Last week at a Council of Foreign Relations event on the “history maker” Lawrence Summers, former Treasury Secretary and former President of Harvard University, the main event, Mr. Summers himself said that:
It is really a tragedy that if you look in the United States today… rich dumb kids are much more likely to go to good universities than poor smart kids.
Mr. Summers appears to have been referring to the work of Peter Schmidt, deputy editor of the Chronicle of Higher Education who wrote the book Color and Money: How Rich White Kids Are Winning the War Over College Affirmative Action.
Mr. Summers identified this as the largest problem in higher education today. Part of the reason must be that he sees this as one of the root causes of the problem The Economist identified prominently in 2004 [subscription required] – that America is less socially mobile than it was a generation ago, and has fallen behind Europe in allowing social classes to become more stratified. The children of the rich are more likely to be rich, and the children of the poor and middle class are less likely to move beyond their class than those in Europe. The Economist posited that part of this effect might be due to the rise of meritocracy in America: as those with more talent were given greater opportunity (especially as a result of the institutionalization of standardized testing), their children have genetic as well as financial advantages, and so are more likely to maintain their social position in a society that rewards talent. Despite this possibility, The Economist still sees the trend as disturbing.

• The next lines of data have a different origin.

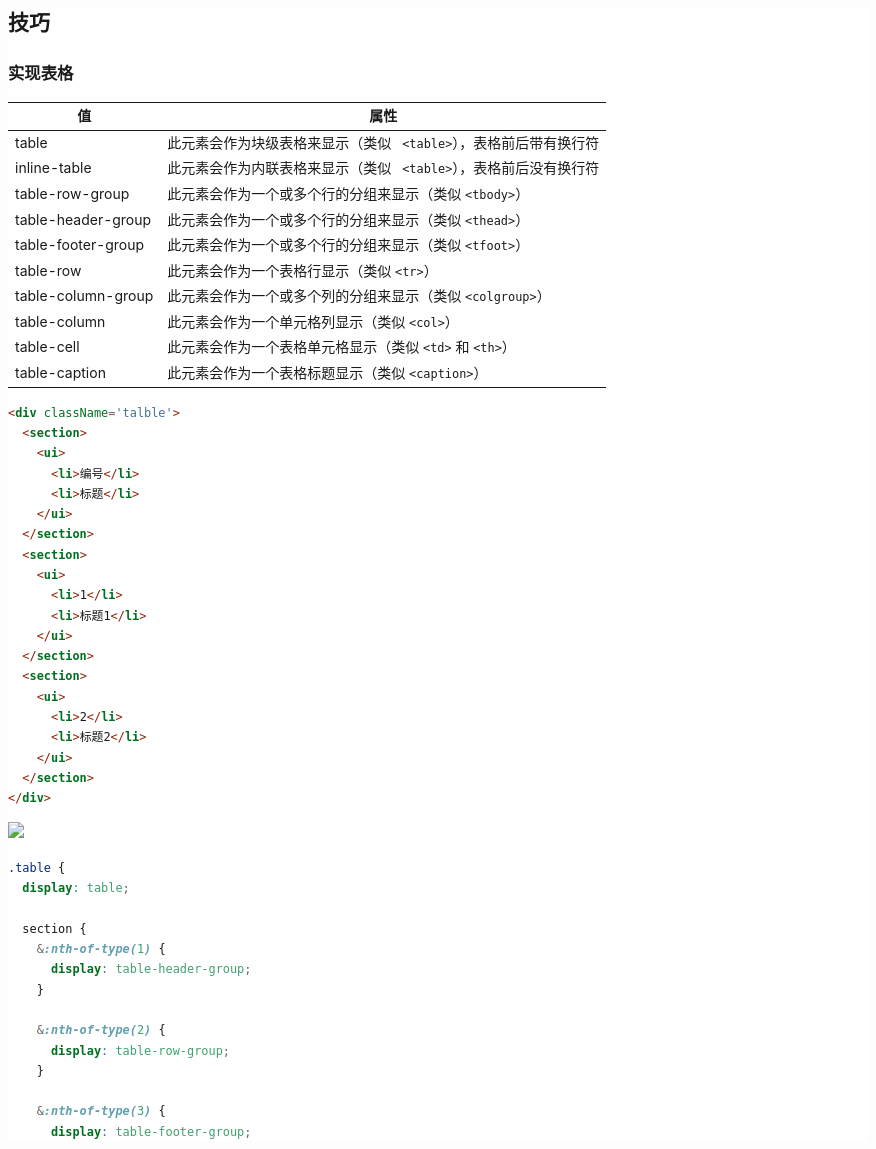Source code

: ## 技巧

### 实现表格

| 值                 | 属性                                                         |
| ------------------ | ------------------------------------------------------------ |
| table              | 此元素会作为块级表格来显示（类似 ` <table>`），表格前后带有换行符 |
| inline-table       | 此元素会作为内联表格来显示（类似 ` <table>`），表格前后没有换行符 |
| table-row-group    | 此元素会作为一个或多个行的分组来显示（类似 `<tbody>`）       |
| table-header-group | 此元素会作为一个或多个行的分组来显示（类似 `<thead>`）       |
| table-footer-group | 此元素会作为一个或多个行的分组来显示（类似 `<tfoot>`）       |
| table-row          | 此元素会作为一个表格行显示（类似 `<tr>`）                    |
| table-column-group | 此元素会作为一个或多个列的分组来显示（类似 `<colgroup>`）    |
| table-column       | 此元素会作为一个单元格列显示（类似 `<col>`）                 |
| table-cell         | 此元素会作为一个表格单元格显示（类似 `<td>` 和 `<th>`）      |
| table-caption      | 此元素会作为一个表格标题显示（类似 `<caption>`）             |

```html
<div className='talble'> 
  <section>
    <ui>
      <li>编号</li>
      <li>标题</li>
    </ui>    
  </section>     
  <section>
    <ui>
      <li>1</li>
      <li>标题1</li>
    </ui>    
  </section>
  <section>
    <ui>
      <li>2</li>
      <li>标题2</li>
    </ui>    
  </section>             
</div>
```

![](https://img-blog.csdnimg.cn/20200523120027573.png)

```css
.table {
  display: table;
    
  section {
    &:nth-of-type(1) {  
      display: table-header-group;
    }

    &:nth-of-type(2) {
      display: table-row-group;
    } 

    &:nth-of-type(3) {
      display: table-footer-group;
```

Mr. Summers seems to agree. He believes the top educational priority of the next president should be to even out the admissions process at the elite colleges.

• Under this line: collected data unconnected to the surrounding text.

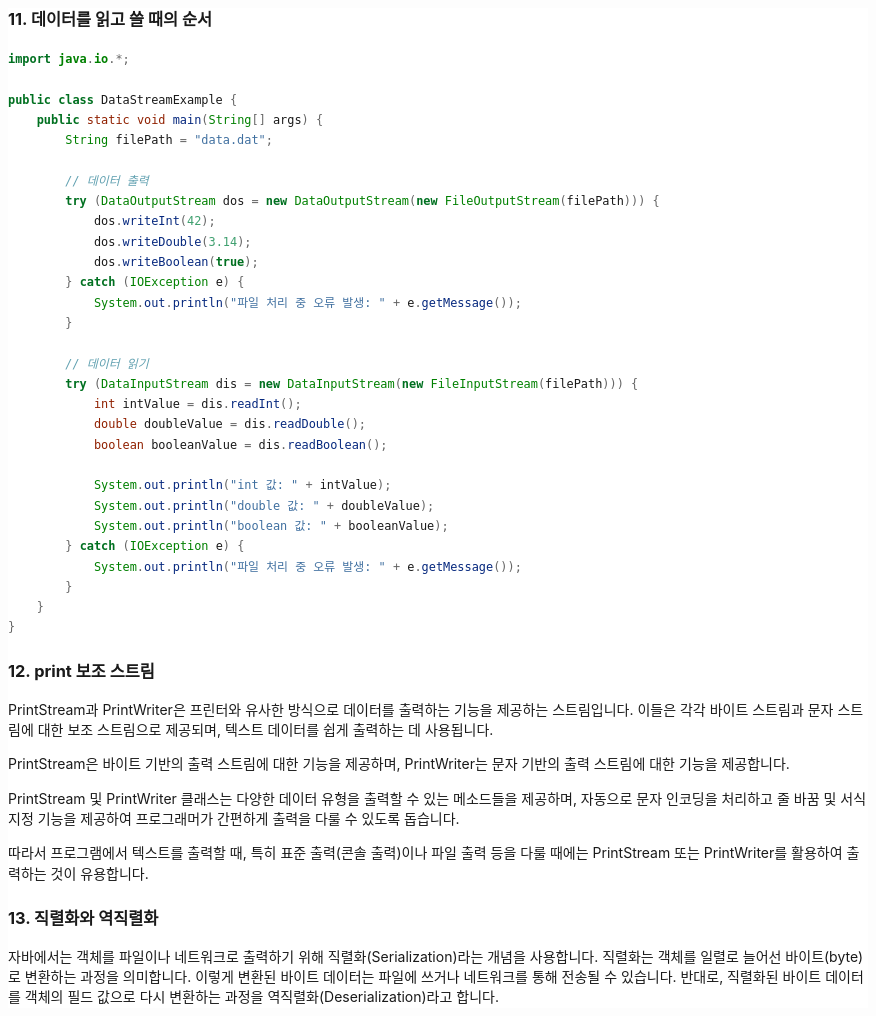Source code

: ### 11. 데이터를 읽고 쓸 때의 순서

```java
import java.io.*;

public class DataStreamExample {
    public static void main(String[] args) {
        String filePath = "data.dat";

        // 데이터 출력
        try (DataOutputStream dos = new DataOutputStream(new FileOutputStream(filePath))) {
            dos.writeInt(42);
            dos.writeDouble(3.14);
            dos.writeBoolean(true);
        } catch (IOException e) {
            System.out.println("파일 처리 중 오류 발생: " + e.getMessage());
        }

        // 데이터 읽기
        try (DataInputStream dis = new DataInputStream(new FileInputStream(filePath))) {
            int intValue = dis.readInt();
            double doubleValue = dis.readDouble();
            boolean booleanValue = dis.readBoolean();

            System.out.println("int 값: " + intValue);
            System.out.println("double 값: " + doubleValue);
            System.out.println("boolean 값: " + booleanValue);
        } catch (IOException e) {
            System.out.println("파일 처리 중 오류 발생: " + e.getMessage());
        }
    }
}

```

### 12. print 보조 스트림

PrintStream과 PrintWriter은 프린터와 유사한 방식으로 데이터를 출력하는 기능을 제공하는 스트림입니다. 이들은 각각 바이트 스트림과 문자 스트림에 대한 보조 스트림으로 제공되며, 텍스트 데이터를 쉽게 출력하는 데 사용됩니다.

PrintStream은 바이트 기반의 출력 스트림에 대한 기능을 제공하며, PrintWriter는 문자 기반의 출력 스트림에 대한 기능을 제공합니다.

PrintStream 및 PrintWriter 클래스는 다양한 데이터 유형을 출력할 수 있는 메소드들을 제공하며, 자동으로 문자 인코딩을 처리하고 줄 바꿈 및 서식 지정 기능을 제공하여 프로그래머가 간편하게 출력을 다룰 수 있도록 돕습니다.

따라서 프로그램에서 텍스트를 출력할 때, 특히 표준 출력(콘솔 출력)이나 파일 출력 등을 다룰 때에는 PrintStream 또는 PrintWriter를 활용하여 출력하는 것이 유용합니다.

### 13. 직렬화와 역직렬화

자바에서는 객체를 파일이나 네트워크로 출력하기 위해 직렬화(Serialization)라는 개념을 사용합니다. 직렬화는 객체를 일렬로 늘어선 바이트(byte)로 변환하는 과정을 의미합니다. 이렇게 변환된 바이트 데이터는 파일에 쓰거나 네트워크를 통해 전송될 수 있습니다. 반대로, 직렬화된 바이트 데이터를 객체의 필드 값으로 다시 변환하는 과정을 역직렬화(Deserialization)라고 합니다.

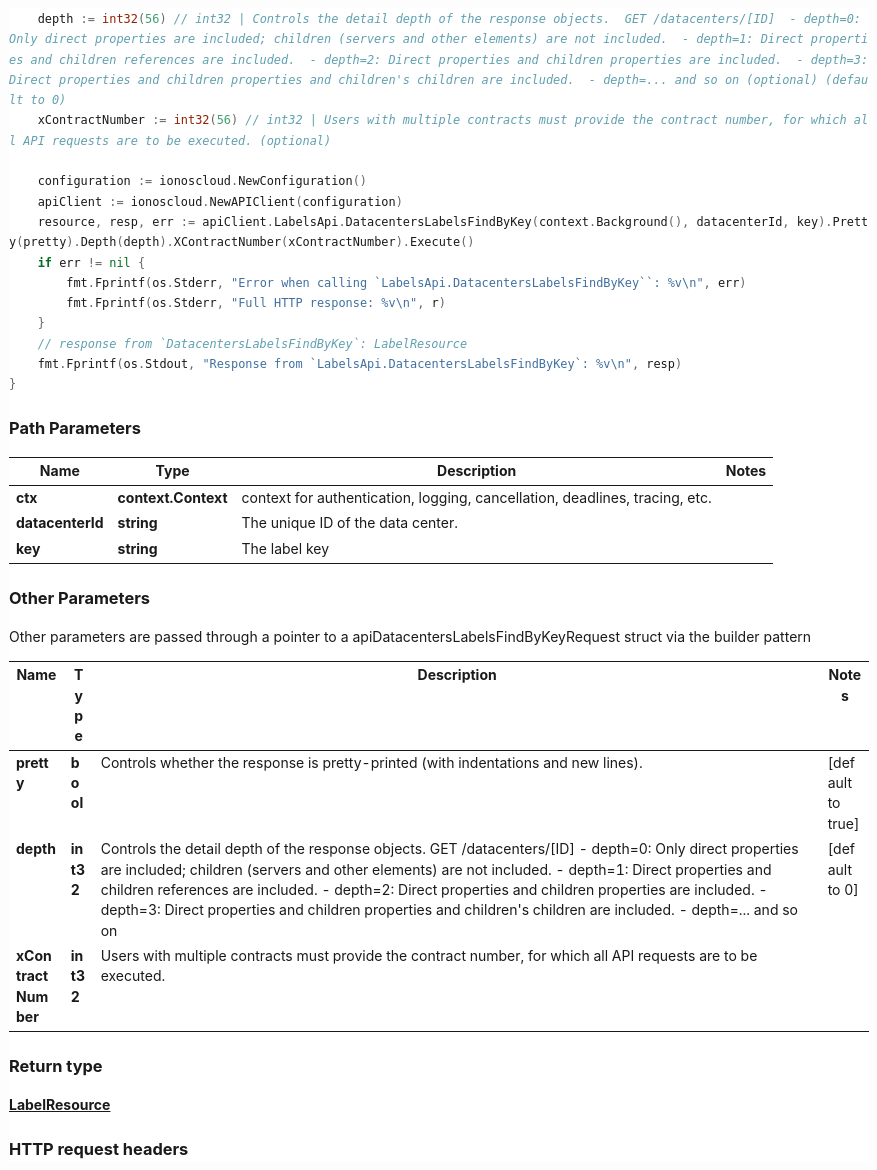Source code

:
 ```go
    depth := int32(56) // int32 | Controls the detail depth of the response objects.  GET /datacenters/[ID]  - depth=0: Only direct properties are included; children (servers and other elements) are not included.  - depth=1: Direct properties and children references are included.  - depth=2: Direct properties and children properties are included.  - depth=3: Direct properties and children properties and children's children are included.  - depth=... and so on (optional) (default to 0)
    xContractNumber := int32(56) // int32 | Users with multiple contracts must provide the contract number, for which all API requests are to be executed. (optional)

    configuration := ionoscloud.NewConfiguration()
    apiClient := ionoscloud.NewAPIClient(configuration)
    resource, resp, err := apiClient.LabelsApi.DatacentersLabelsFindByKey(context.Background(), datacenterId, key).Pretty(pretty).Depth(depth).XContractNumber(xContractNumber).Execute()
    if err != nil {
        fmt.Fprintf(os.Stderr, "Error when calling `LabelsApi.DatacentersLabelsFindByKey``: %v\n", err)
        fmt.Fprintf(os.Stderr, "Full HTTP response: %v\n", r)
    }
    // response from `DatacentersLabelsFindByKey`: LabelResource
    fmt.Fprintf(os.Stdout, "Response from `LabelsApi.DatacentersLabelsFindByKey`: %v\n", resp)
}
```

### Path Parameters


|Name | Type | Description  | Notes|
|------------- | ------------- | ------------- | -------------|
|**ctx** | **context.Context** | context for authentication, logging, cancellation, deadlines, tracing, etc.|
|**datacenterId** | **string** | The unique ID of the data center. | |
|**key** | **string** | The label key | |

### Other Parameters

Other parameters are passed through a pointer to a apiDatacentersLabelsFindByKeyRequest struct via the builder pattern


|Name | Type | Description  | Notes|
|------------- | ------------- | ------------- | -------------|
| **pretty** | **bool** | Controls whether the response is pretty-printed (with indentations and new lines). | [default to true]|
| **depth** | **int32** | Controls the detail depth of the response objects.  GET /datacenters/[ID]  - depth&#x3D;0: Only direct properties are included; children (servers and other elements) are not included.  - depth&#x3D;1: Direct properties and children references are included.  - depth&#x3D;2: Direct properties and children properties are included.  - depth&#x3D;3: Direct properties and children properties and children&#39;s children are included.  - depth&#x3D;... and so on | [default to 0]|
| **xContractNumber** | **int32** | Users with multiple contracts must provide the contract number, for which all API requests are to be executed. | |

### Return type

[**LabelResource**](../models/LabelResource.md)

### HTTP request headers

Just as a matter of historical what-if: imagine a world where the rich and “legacy” admissions did not guarantee George W. Bush entrance into Yale, with his mediocre school records.
The elite colleges represent real advantages for those individuals who seek to attain the highest political and business positions. Our past three presidents have all been graduates of Ivy league institutions. (As a matter of fact, all three were products of the Yale university system.) Beyond the Ivy League, the United States has only elected one new president who was not a graduate of a top university or military academy since the 1920s – Ronald Reagan.

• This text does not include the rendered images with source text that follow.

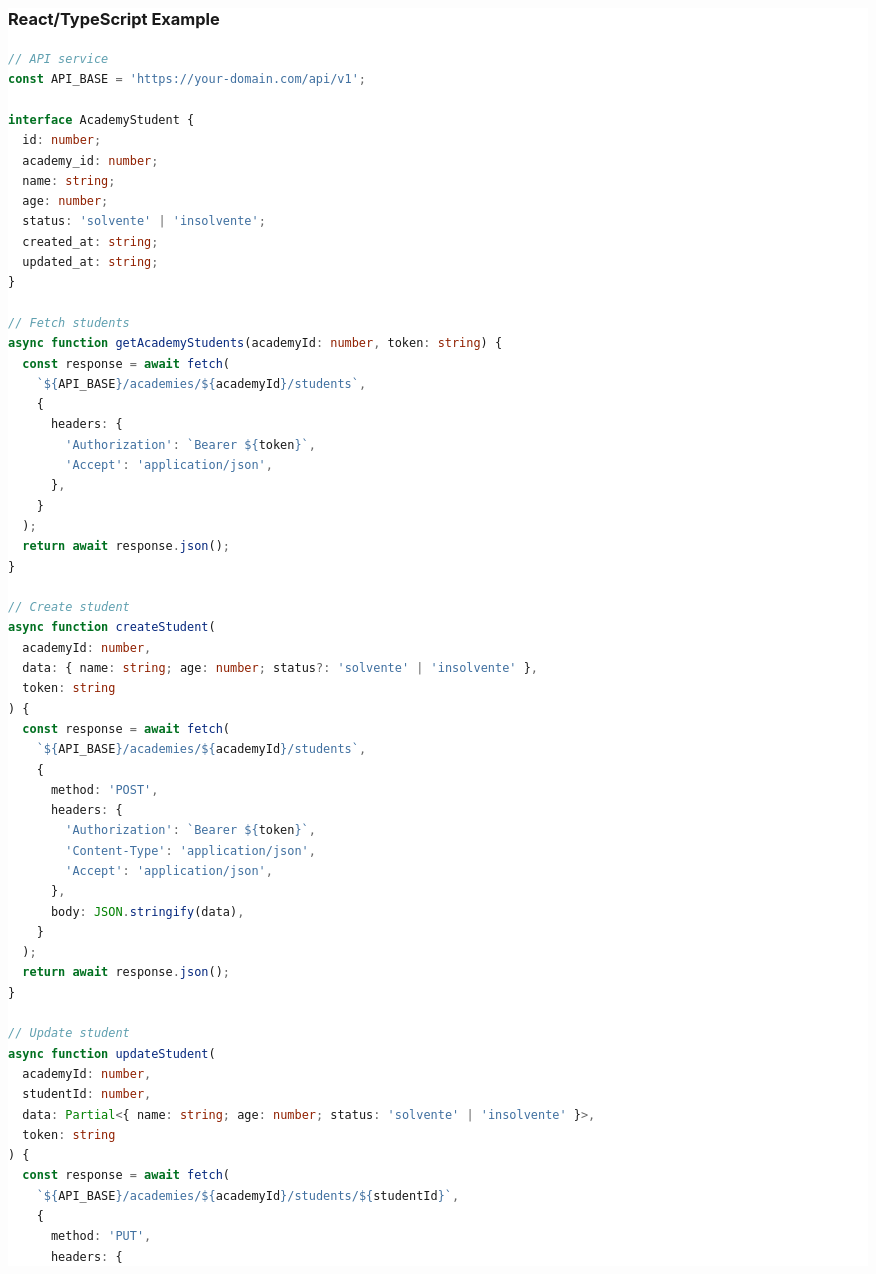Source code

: ### React/TypeScript Example

```typescript
// API service
const API_BASE = 'https://your-domain.com/api/v1';

interface AcademyStudent {
  id: number;
  academy_id: number;
  name: string;
  age: number;
  status: 'solvente' | 'insolvente';
  created_at: string;
  updated_at: string;
}

// Fetch students
async function getAcademyStudents(academyId: number, token: string) {
  const response = await fetch(
    `${API_BASE}/academies/${academyId}/students`,
    {
      headers: {
        'Authorization': `Bearer ${token}`,
        'Accept': 'application/json',
      },
    }
  );
  return await response.json();
}

// Create student
async function createStudent(
  academyId: number,
  data: { name: string; age: number; status?: 'solvente' | 'insolvente' },
  token: string
) {
  const response = await fetch(
    `${API_BASE}/academies/${academyId}/students`,
    {
      method: 'POST',
      headers: {
        'Authorization': `Bearer ${token}`,
        'Content-Type': 'application/json',
        'Accept': 'application/json',
      },
      body: JSON.stringify(data),
    }
  );
  return await response.json();
}

// Update student
async function updateStudent(
  academyId: number,
  studentId: number,
  data: Partial<{ name: string; age: number; status: 'solvente' | 'insolvente' }>,
  token: string
) {
  const response = await fetch(
    `${API_BASE}/academies/${academyId}/students/${studentId}`,
    {
      method: 'PUT',
      headers: {
```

The stratification of American society is a big deal – and one that no candidate is talking about. Even John Edwards, the champion of the little guy, focused more on eliminating poverty – a worthy goal certainly – than on the growing gap between the rich and the rest of us.
N.B. I know from my experience – as a middle class kid at a top college – that a significant number of my peers seemed to have gotten into Holy Cross based on financial factors alone. Many of these people saw attendance at an elite college as something owed to them. Tom Wolfe, an author of limited scope and insight, made the same point rather well in his I am Charlotte Simmons, which, though winning “Most Awkward Sex Scene(s) of 2005” was still George W. Bush’s favorite book of that year.
One reply on “Rich dumb kids”
I think that an equally large problem is not the number of smart, less affluent kids graduating ivy league institutions, but the disadvantage that they are at when leaving school. Increasingly, people are less and less willing to give graduates from “lesser” schools a fare shake, even if they are the valedictorian. When a Yale “C” student (routinely the GWB type) are chosen over the valedictorian of state or tech, it is our perceptions that must change. There will always be more smart kids than dorm rooms at Yale, but why should that hold these kids back?